Assigned task – Reproduce, unaltered, the line with "- [Thoughts on" along with every line that follows it in the records, up to the last.
Given entries Block Start
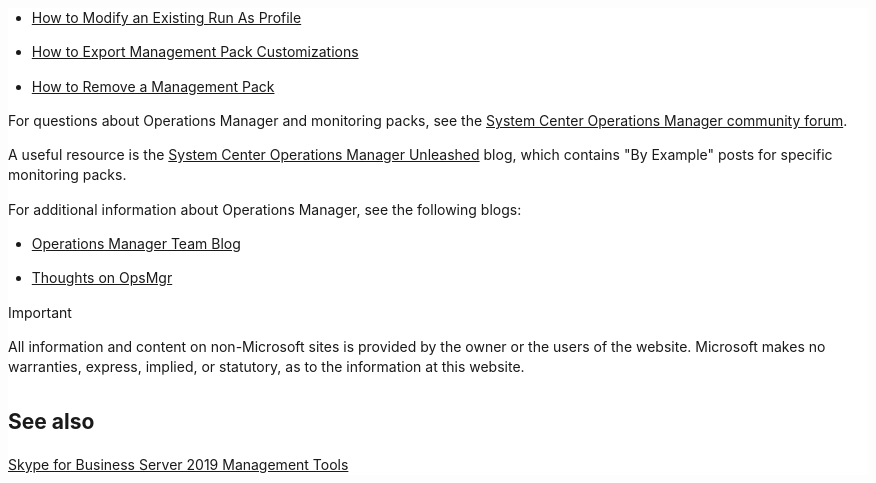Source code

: - [How to Modify an Existing Run As Profile](/previous-versions/system-center/operations-manager-2007-r2/dd891202(v=technet.10))
    
- [How to Export Management Pack Customizations](/previous-versions/system-center/operations-manager-2007-r2/cc974487(v=technet.10))
    
- [How to Remove a Management Pack](/previous-versions/system-center/operations-manager-2007-r2/cc974489(v=technet.10))
    
For questions about Operations Manager and monitoring packs, see the [System Center Operations Manager community forum](https://go.microsoft.com/fwlink/p/?LinkID=179635).
  
A useful resource is the [System Center Operations Manager Unleashed](https://opsmgrunleashed.wordpress.com/) blog, which contains "By Example" posts for specific monitoring packs.
  
For additional information about Operations Manager, see the following blogs: 
  
- [Operations Manager Team Blog](https://blogs.technet.com/momteam/default.aspx)
    
- [Thoughts on OpsMgr](https://thoughtsonopsmgr.blogspot.com/)
    
    
> [!IMPORTANT]
> All information and content on non-Microsoft sites is provided by the owner or the users of the website. Microsoft makes no warranties, express, implied, or statutory, as to the information at this website.
  
## See also

[Skype for Business Server 2019 Management Tools](../management-tools-2019.md)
Given entries Block End
Solution to this exercise –
- [Thoughts on OpsMgr](https://thoughtsonopsmgr.blogspot.com/)
    
    
> [!IMPORTANT]
> All information and content on non-Microsoft sites is provided by the owner or the users of the website. Microsoft makes no warranties, express, implied, or statutory, as to the information at this website.
  
## See also

[Skype for Business Server 2019 Management Tools](../management-tools-2019.md)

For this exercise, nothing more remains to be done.